None of these improvements are revolutionary, but they all add up to a solid list of year-over-year improvements, and Apple's financial results show that consumers agree with them. The crux here isn't that Apple has changed (regardless of whatever misgivings you may have of Tim Cook as CEO, recent donations to Trump and all), but that Apple hasn't changed. Their strength has always been in their outstanding design and product integration, and their ability to build via iteration.
For example, the iPhone is able to provide the technological groundwork and the cash flow for the vision pro. It's not hard to see how a feature like double tap on the Apple Watch can be expanded to let you control the Vision Pro. The iPhone's camera is capable of recording spatial video for the vision pro as well, something that normally would require the cameras to be further apart, and is an example of how Apple is able to rely on its ecosystem to give it a massive advantage in whatever comes next.
This is what I generally like about Apple keynotes and presentations. The takeaways often end up being related more to how Apple sets the stage for the future. Certain announcements and features make much more sense when thinking about what Apple will likely unveil in the coming years. With companies like Samsung, it's the opposite. I am just not seeing any coherent vision when it comes to the future.

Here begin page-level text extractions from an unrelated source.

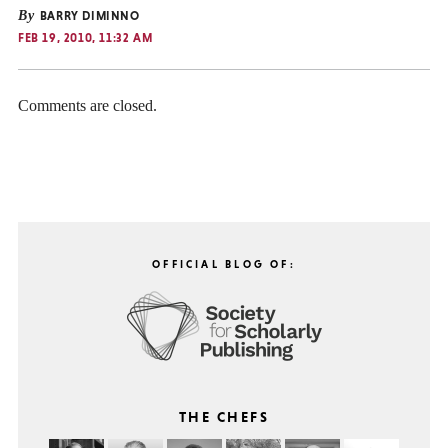
By
BARRY DIMINNO
FEB 19, 2010, 11:32 AM
Comments are closed.
OFFICIAL BLOG OF:
THE CHEFS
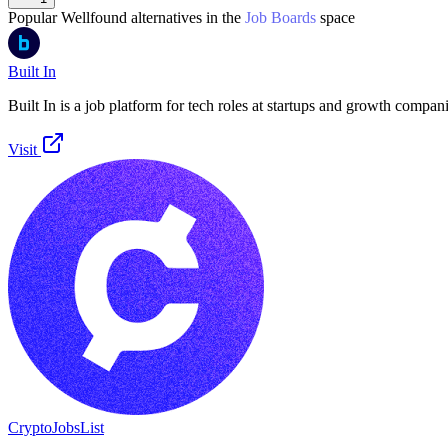
Popular
Wellfound
alternatives in the
Job Boards
space
Built In
Built In is a job platform for tech roles at startups and growth compani
Visit
CryptoJobsList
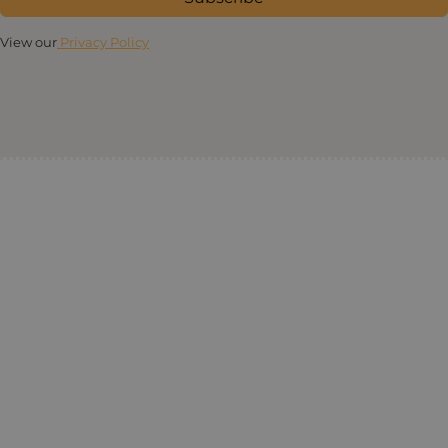
View our
Privacy Policy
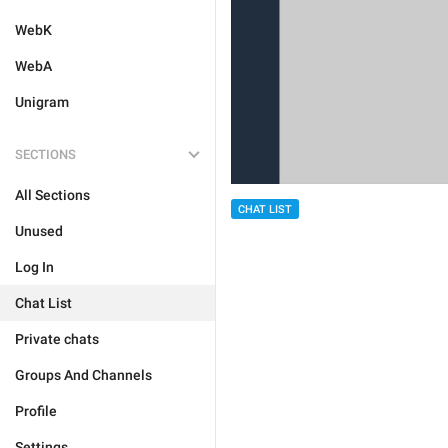
WebK
WebA
Unigram
SECTIONS
All Sections
CHAT LIST
Unused
Log In
Chat List
Private chats
Groups And Channels
Profile
Settings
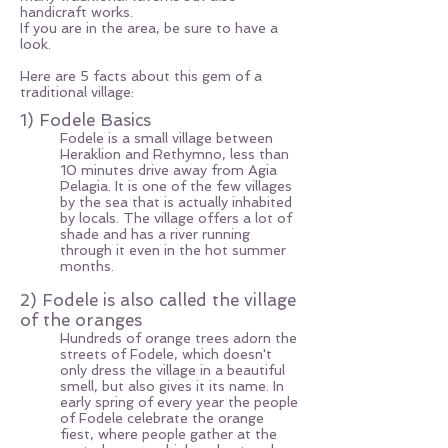
handicraft works.
If you are in the area, be sure to have a
look.
Here are 5 facts about this gem of a
traditional village:
1) Fodele Basics
Fodele is a small village between
Heraklion and Rethymno, less than
10 minutes drive away from Agia
Pelagia. It is one of the few villages
by the sea that is actually inhabited
by locals. The village offers a lot of
shade and has a river running
through it even in the hot summer
months.
2) Fodele is also called the village
of the oranges
Hundreds of orange trees adorn the
streets of Fodele, which doesn't
only dress the village in a beautiful
smell, but also gives it its name. In
early spring of every year the people
of Fodele celebrate the orange
fiest, where people gather at the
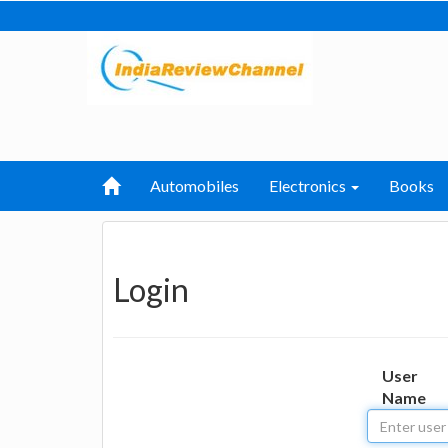
Automobiles
Electronics
Books
Login
User
Name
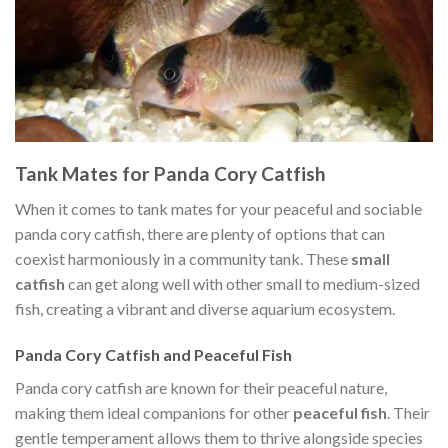
Tank Mates for Panda Cory Catfish
When it comes to tank mates for your peaceful and sociable
panda cory catfish, there are plenty of options that can
coexist harmoniously in a community tank. These
small
catfish
can get along well with other small to medium-sized
fish, creating a vibrant and diverse aquarium ecosystem.
Panda Cory Catfish and Peaceful Fish
Panda cory catfish are known for their peaceful nature,
making them ideal companions for other
peaceful fish
. Their
gentle temperament allows them to thrive alongside species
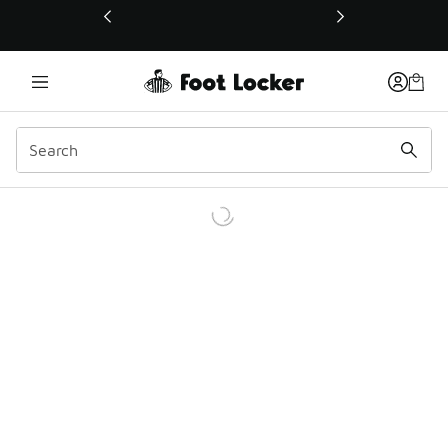
This link will open in a new window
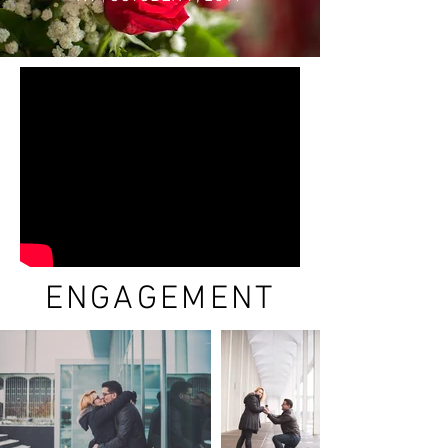
ENGAGEMENT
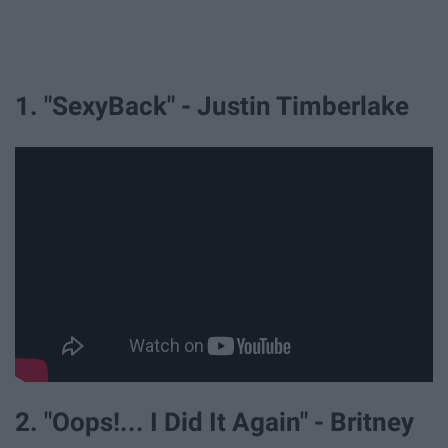
1. "SexyBack" - Justin Timberlake
2. "Oops!... I Did It Again" - Britney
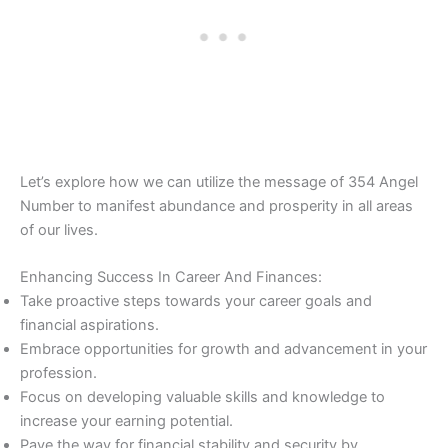
Let’s explore how we can utilize the message of 354 Angel
Number to manifest abundance and prosperity in all areas
of our lives.
Enhancing Success In Career And Finances:
Take proactive steps towards your career goals and
financial aspirations.
Embrace opportunities for growth and advancement in your
profession.
Focus on developing valuable skills and knowledge to
increase your earning potential.
Pave the way for financial stability and security by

I guess it doesn't really matter whether you bother trying to understand Apple users at the end of the day, or dismiss us as technological luddites who are afraid and incapable of change. You can continue to buy the android phones with their inflated specs that you so love to tout, we will continue to buy the apple products that work great for us (I have just ended another week of teaching with my iPad in the classroom), we each presumably continue to be happy with our purchases, and we will let the financial earnings of the respective companies speak for themselves each quarter.
I will end with one of my pet quotes - that you (and everyone else like you) continue to bet against Apple to your own detriment.